We’ve updated our terms. By continuing to use the site and/or by logging into your account, you agree to the Site’s updated Terms of Use and Privacy Policy.
5 Comments
Back to Article
r3loaded - Tuesday, October 16, 2018 - link
> Among these items is also “threading architecture”. While I’m not keen on guessing Arm’s intents here, I do wonder if this means we’ll be seeing SMT implemented in Arm’s Neoverse IPs?Yes.
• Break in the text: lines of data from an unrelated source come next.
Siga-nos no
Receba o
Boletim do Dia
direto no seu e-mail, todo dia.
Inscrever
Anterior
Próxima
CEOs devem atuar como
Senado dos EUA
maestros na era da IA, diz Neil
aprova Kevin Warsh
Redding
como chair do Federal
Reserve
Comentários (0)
ztrouy - Wednesday, October 17, 2018 - link
Honestly, I would love to see SMT become a standard feature of the Cortex IP line. I know that it would probably take a few generations for it to trickle down to the lower end. However, I still would hope that would push ARM and other chip designers to focus on creating larger, more powerful cores more similar to Apples, even if they couldn't reach quite the girth of apple's silicon.ZolaIII - Wednesday, October 17, 2018 - link
Why shouldn't they? After all Apple uses the same ARM instruction set & all do it have wider OoO core's for a mainstream user product's it's also two steps behind reference ARM design (predictor & task scheduler). An usual price for a costume design. If you trow in available server grade ARM designs Apple ain't leading in anything. If ARM starts introducing IP server designs & if those are presumably good one's it will cut those steps behind for costume core's. I don't believe ARM is about to go the SMT path which cortex A76 unique design approach approves. At one point the vertical SMT makes sense as it's much less costly strategy then SMT, large TBL tables or cache multiplication. Same way the Imagination Technologies did & came to same conclusion. One thing is clear the wider the core is it's harder to optimal feed it & this is especially even more the case for ultra wide SIMD extension blocks.edzieba - Wednesday, October 17, 2018 - link
With a heterogenous core layout now the de-facto standard for ARM, is SMT even desirable? SMT helps you utilise cores that are partially idle and shedding power for no performance benefit, but on ARM the solution to this is already to switch to a smaller, more efficient core to match the current workload. SMT is great when you have a lot of workload and are limited by how big you can make your die, but on mobile (ARMs bread and butter, despite multiple abortive attempts to break into the datacentre) you don't really have those big chunks of high workload to chew through.jdiamond - Thursday, February 21, 2019 - link
SMT operates at a much lower scale than you imply: When a core has a lot of functional units, a single instruction stream may not have enough instruction level parallelism to leverage all of them every cycle, leading to lots of empty instruction slots. SMT effectively gives a massive boost to the ILP created by a large out of order instruction window, by providing multiple completely independent instruction streams to utilize all those lost ALU slots. SMT is particularly helpful with covering the latency of cache misses when the OO window is insufficient. SMT is the more efficient choice when (1) your application actually has parallel threads, and (2) your core has the potential to issue many instructions per cycle.